Esenyurt Belediye Başkanı Ahmet Özer'e Ağır Suçlama!
Terör soruşturması kapsamında gözaltına alınan Özer'in 'Dağ Sancısı' isimli bir kitap yazıp bunu da dağa çıkan 'gerilla komutanına' ithaf ettiği ortaya çıktı.
Esenyurt Belediye Başkanı Ahmet Özer'in gözaltına alınmasından sonra yazdığı kitabı ile gündem oldu.
Terör soruşturması kapsamında gözaltına alınan Özer'in 'Dağ Sancısı' isimli bir kitap yazıp bunu da dağa çıkan 'gerilla komutanına' ithaf ettiği ortaya çıktı. Öte yandan bu ayın başında gerçekleştirilen konserde de terör sloganları atılması kamuoyunun tepkisini çekmişti.
İstanbul Esenyurt'ta sabah saatlerinde yapılan operasyonda CHP'li Belediye Başkanı Ahmet Özer gözaltına alındı. Daha sonra başsavcılıktan yapılan açıklamada "PKK/KCK silahlı terör örgütü üyeliği" iddiasıyla gözaltına alındığı ortaya çıktı. Siyaset gündemini belirleyen olay sosyal medyanın da en çok konuşulan konusu olurken Özer'in yazdığı bir kitaba dikkat çekildi.
KİTABIN ADI: DAĞ SANCISI
'Dağ Sancısı' isimli kitabın yazarı olan Ahmet Özer'in kitabı 'Dağa çıkan gerilla komutanına' ithaf ettiği belirtildi. Kitabın tanıtım bültenindeki ifadeler ise kısa sürede gündem oldu.

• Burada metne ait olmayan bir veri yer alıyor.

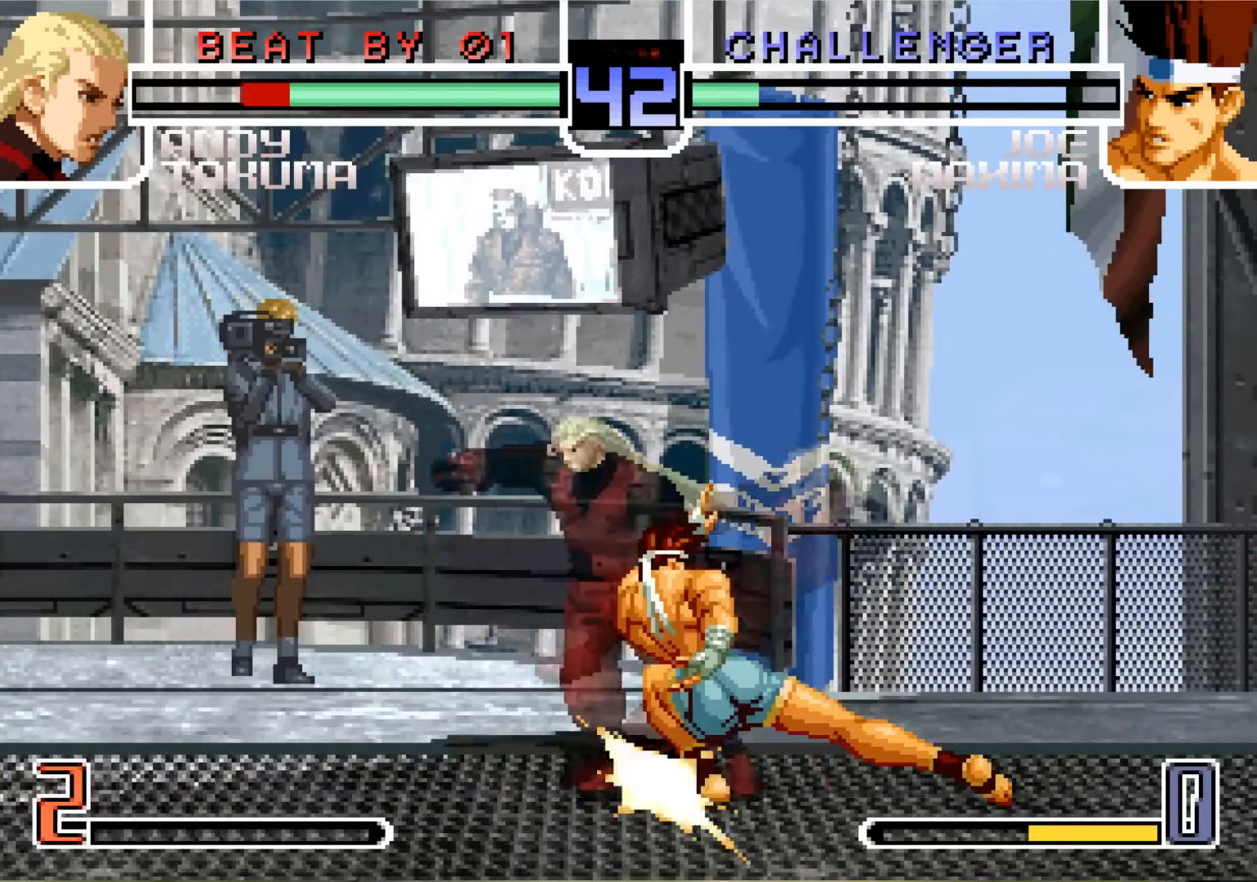
{"buttons": [], "left_stick": "left", "events": [[51, "left_stick", "left"], [67, "TRIANGLE", "down"], [151, "TRIANGLE", "up"]]}
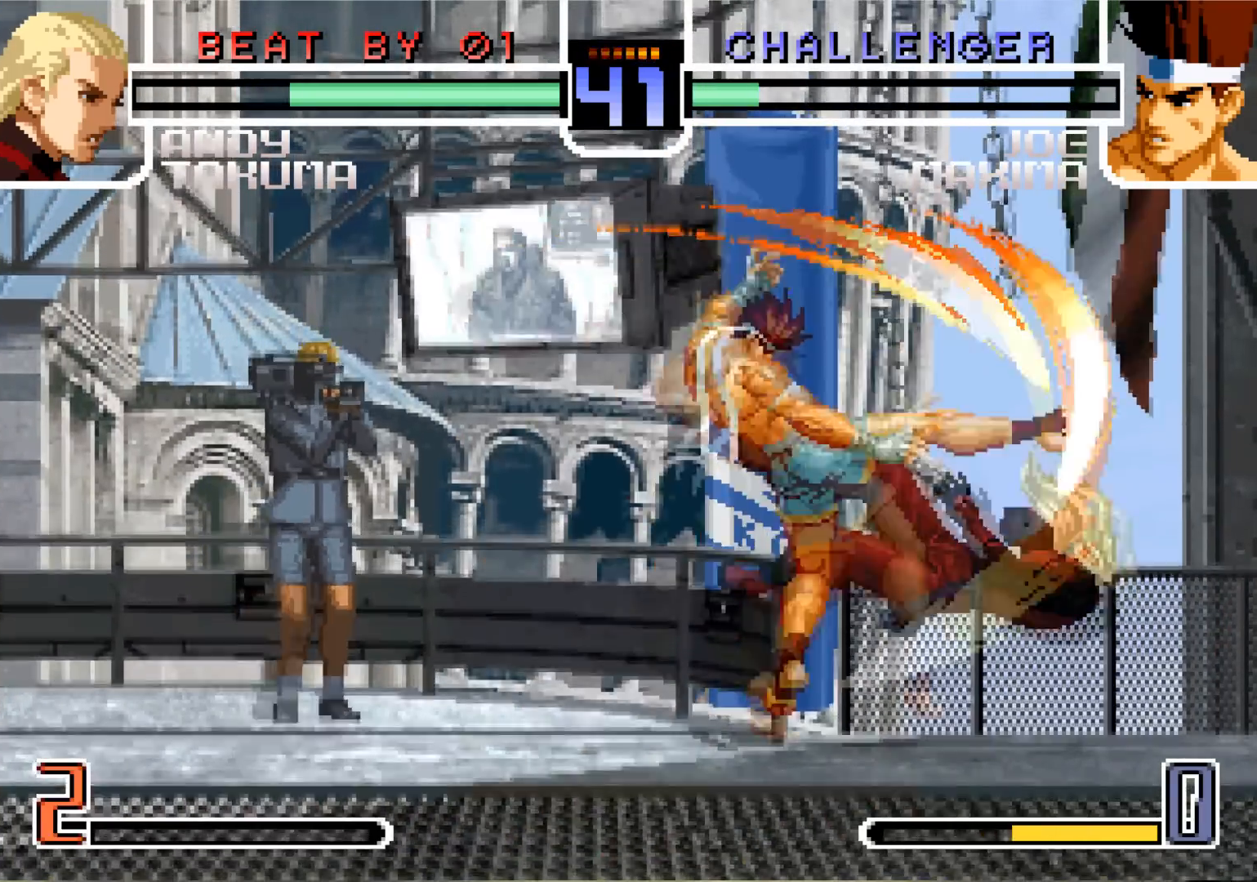
{"buttons": [], "left_stick": "center", "events": [[100, "left_stick", "center"], [367, "left_stick", "left"], [501, "left_stick", "center"]]}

'Dağ Sancısı' kitabının gündem olan tanıtım bülteninde şu ifadelere yer verildiği ortaya çıktı;
Üç arkadaş, bir gece yarısı, İran hududunda, Pir Reşit Dağı'nın yamacına yaslanmış bir köyde çığlık çığlağa dünyaya geldiler. Birlikte derin vadilerde kuş ve yılan avlayarak, dağdan dağa at sürerek büyüdüler. Sonra zamanın ruhu herbirini bir yere savurdu.
Biri bir kıza âşık oldu, ata baba topraklarını arkasında bırakarak, onun peşinden gitti. Bu onulmaz zorlu yolculukta ölümle, zülümle, yoklukla ve açlıkla karşılaştı, büyük badireler atlattı, korkunç şeyler yaşadı. Diğeri bir kan davasına karışıp İstanbul'a kaçtı. İstanbul sadece onu değil takipteki kanlılarını da bir hamur gibi yoğurup değiştirdi, dönüştürdü. Üçüncüsü ise dağa çıktı, gerilla komutanı oldu.
Sonra bu üç arkadaş doğdukları topraklara geri dönüş yaptı. Bu roman bu üç arkadaşın gidiş ve dönüş yolculuklarının hikâyesidir. Bunları anlatırken Türkiyenin içinden geçtiği geçiş sürecine de bir ayna tutuyor. O yüzden okurken herkes kendinden bir şeyler bulacaktır.